Chapter 1, Image Manipulation and Transformation, is where you will learn how to use different Python libraries (NumPy, SciPy, scikit-image, OpenCV, and Matplotlib) for image manipulation and transformation. You will learn how to write Python code to do point transforms (log/gamma transform, Gotham filter, colorspace transformation, and increasing brightness/contrast) and geometric transforms (swirl transform, perspective transform, and homography).
Chapter 2, Image Enhancement, is where you will learn how to use different Python libraries (NumPy, SciPy, scikit-image, OpenCV, PyWavelet, and MedPy) to denoise images (using linear/nonlinear filters, Fast Fourier transform (FFT), and autoencoders). You'll learn how to implement image enhancement techniques such as histogram equalization/matching, sketching/cartoonizing, pyramid blending/gradient blending, and edge detection with zero crossing.
Chapter 3, Image Restoration, is where you will learn how to implement image restoration (using NumPy, scikit-image, OpenCV, and scikit-learn) with deconvolution (inverse/weiner/LMS) filters. You'll learn how to implement image restoration with inpainting, variational methods, and sparse dictionary learning. You'll also learn how to implement steganography/steganalysis techniques with pysteg.
Chapter 4, Binary Image Processing, is where you will learn how to use different Python libraries (NumPy, SciPy, scikit-image, and OpenCV) for binary image processing (with mathematical morphology). You'll learn how to implement morphological operators, filters, and pattern matching and how to apply them in segmentation, fingerprint enhancement, counting objects, and blob separation.

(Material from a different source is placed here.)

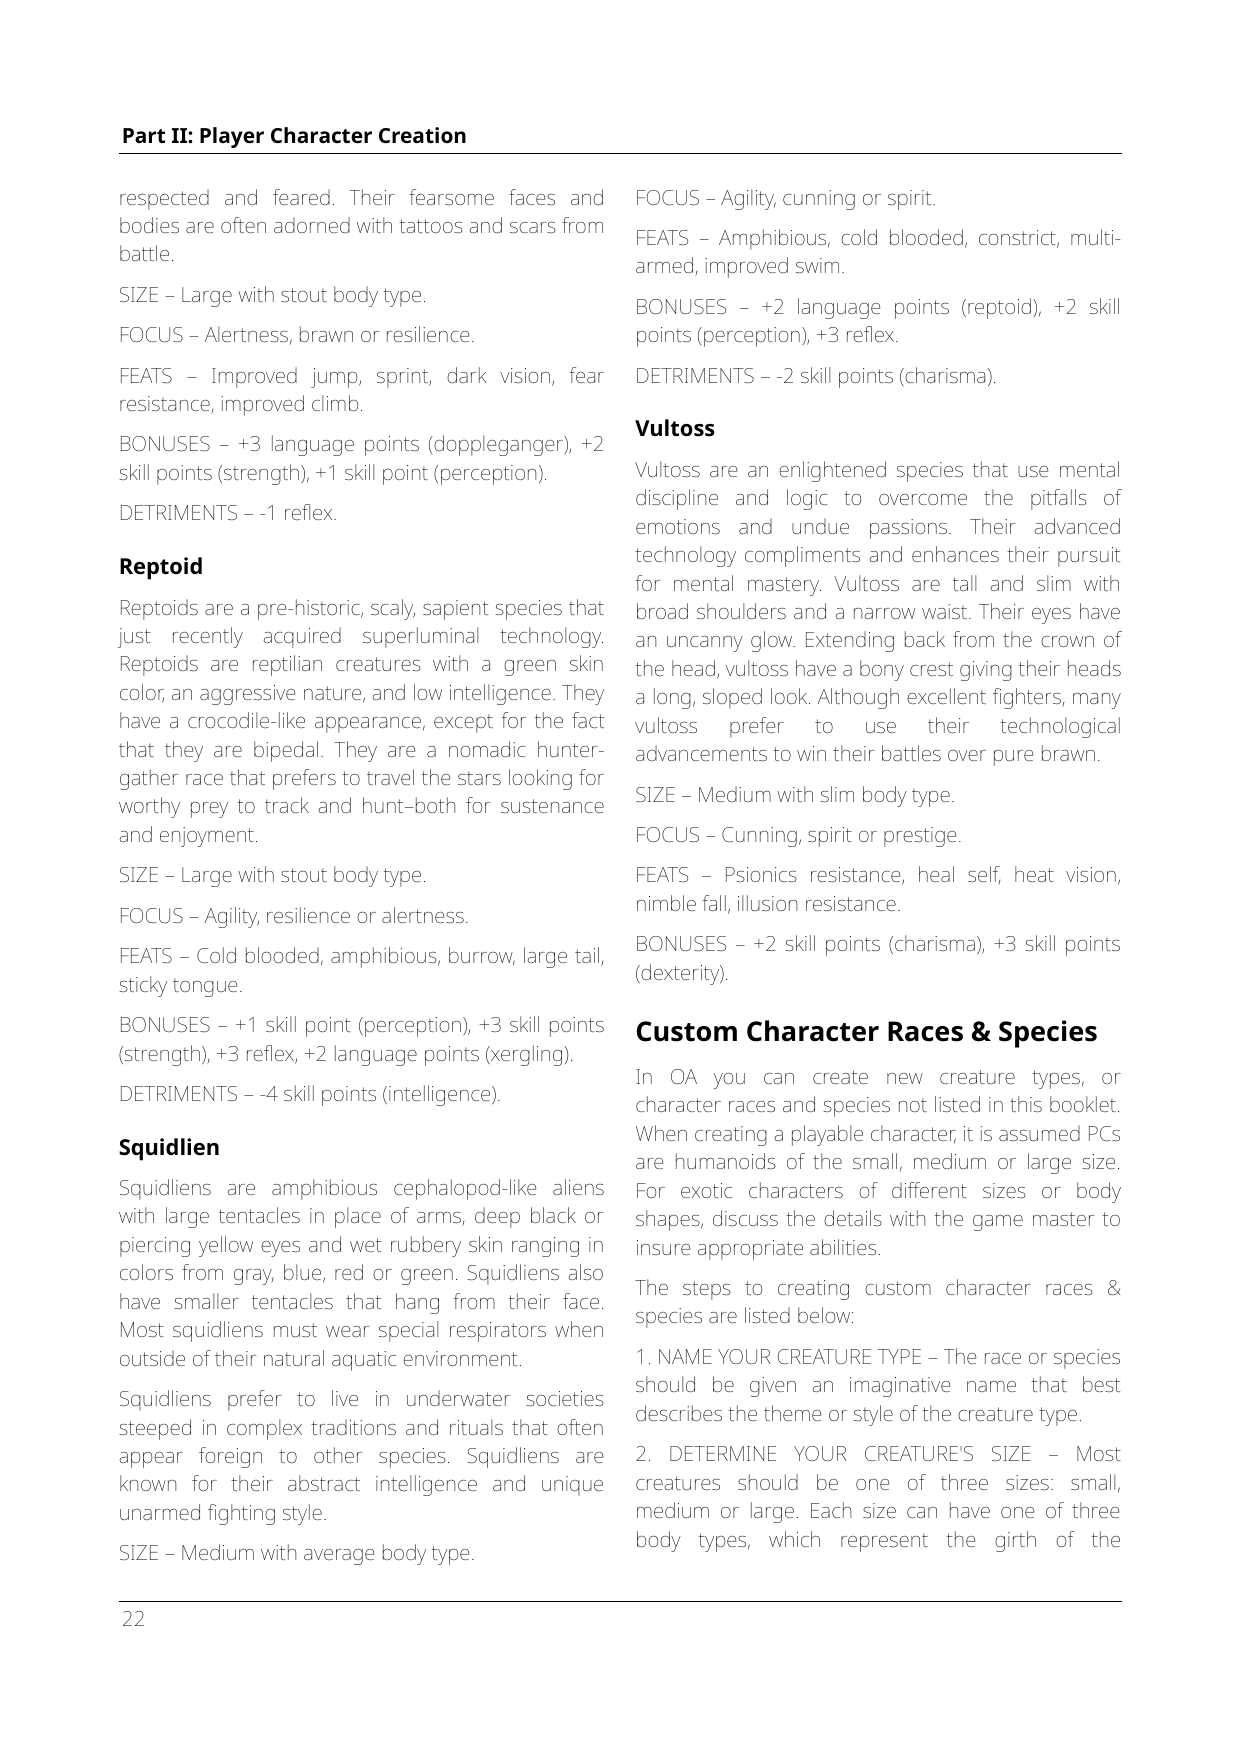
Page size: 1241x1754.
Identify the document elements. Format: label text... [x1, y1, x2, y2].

Chapter 5, Image Registration, is where you will learn how to use different Python libraries (NumPy, scikit-image, OpenCV, and PyStasm) for image matching/registration/stitching. You'll learn how to implement image registration techniques with warping/feature (SIFT/SURF/ORB)-based methods and the RANSAC algorithm. You'll also learn how to implement panorama image creation, and face morphing, as well as how to implement a basic image search engine.
Chapter 6, Image Segmentation, is where you will learn how to use different Python libraries (NumPy, scikit-image, OpenCV, SimpleITK, and DeepLab) for image segmentation. You'll learn how to implement image segmentation techniques with graph-based methods/clustering methods, super-pixelation, and machine learning algorithms. You'll also learn how to implement semantic segmentation with DeepLab.
Chapter 7, Image Classification, is where you will learn how to use different Python libraries (scikit-learn, OpenCV, TensorFlow, Keras, and PyTorch) for image classification. You'll learn how to implement deep learning-based techniques such as transfer learning/fine-tuning. You'll learn how to implement panorama image creation and face morphing. You'll also learn how to implement deep learning-based classification techniques for hand gestures and traffic signals.
Chapter 8, Object Detection in Images, is where you will learn how to use different Python libraries (scikit-learn, OpenCV, TensorFlow, Keras, and PyTorch) for object detection in images. You'll learn how to implement classical machine learning (HOG/SVM) techniques as well as deep learning models to detect objects. You'll also learn how to implement barcode detection and text detection from images.
Chapter 9, Face Detection and Recognition, is where you will learn how to use different Python libraries (scikit-learn, OpenCV, dlib, TensorFlow, Keras, PyTorch, DeepFace, and FaceNet) for face detection in images. You'll also learn how to implement facial keypoint recognition and facial/emotion/gender recognition with deep learning.